> Provided material

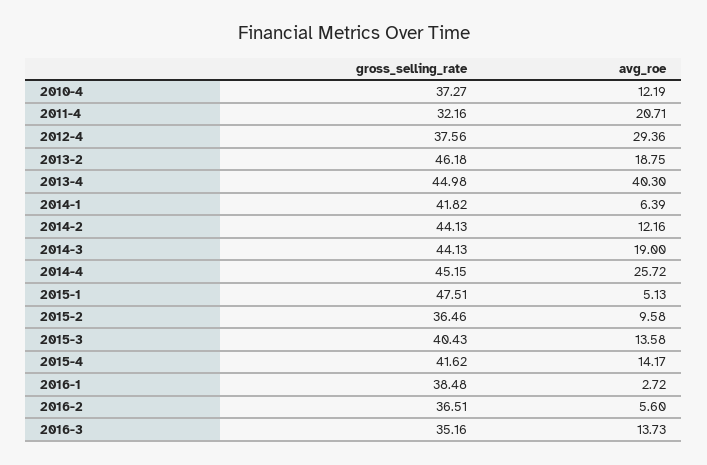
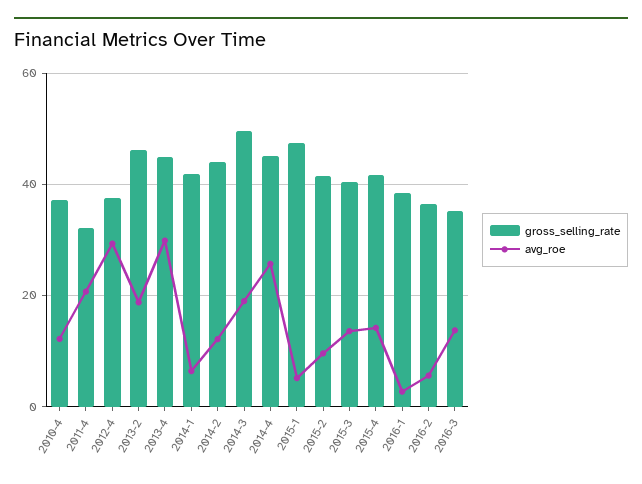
  {
    "gross_selling_rate": {
      "2010-4": 37.27,
      "2011-4": 32.16,
      "2012-4": 37.56,
      "2013-2": 46.18,
      "2013-4": 44.98,
      "2014-1": 41.82,
      "2014-2": 44.13,
-     "2014-3": 44.13,
+     "2014-3": 50,
      "2014-4": 45.15,
      "2015-1": 47.51,
-     "2015-2": 36.46,
+     "2015-2": 42,
      "2015-3": 40.43,
      "2015-4": 41.62,
      "2016-1": 38.48,
      "2016-2": 36.51,
      "2016-3": 35.16
    },
    "avg_roe": {
      "2010-4": 12.19,
      "2011-4": 20.71,
      "2012-4": 29.36,
      "2013-2": 18.75,
-     "2013-4": 40.3,
+     "2013-4": 30,
      "2014-1": 6.39,
      "2014-2": 12.16,
      "2014-3": 19,
      "2014-4": 25.72,
      "2015-1": 5.13,
      "2015-2": 9.58,
      "2015-3": 13.58,
      "2015-4": 14.17,
      "2016-1": 2.72,
      "2016-2": 5.6,
      "2016-3": 13.73
    }
  }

> Work request
Leave the pictures out and output all of the data verbatim.

> Solution to this problem
  {
    "gross_selling_rate": {
      "2010-4": 37.27,
      "2011-4": 32.16,
      "2012-4": 37.56,
      "2013-2": 46.18,
      "2013-4": 44.98,
      "2014-1": 41.82,
      "2014-2": 44.13,
-     "2014-3": 44.13,
+     "2014-3": 50,
      "2014-4": 45.15,
      "2015-1": 47.51,
-     "2015-2": 36.46,
+     "2015-2": 42,
      "2015-3": 40.43,
      "2015-4": 41.62,
      "2016-1": 38.48,
      "2016-2": 36.51,
      "2016-3": 35.16
    },
    "avg_roe": {
      "2010-4": 12.19,
      "2011-4": 20.71,
      "2012-4": 29.36,
      "2013-2": 18.75,
-     "2013-4": 40.3,
+     "2013-4": 30,
      "2014-1": 6.39,
      "2014-2": 12.16,
      "2014-3": 19,
      "2014-4": 25.72,
      "2015-1": 5.13,
      "2015-2": 9.58,
      "2015-3": 13.58,
      "2015-4": 14.17,
      "2016-1": 2.72,
      "2016-2": 5.6,
      "2016-3": 13.73
    }
  }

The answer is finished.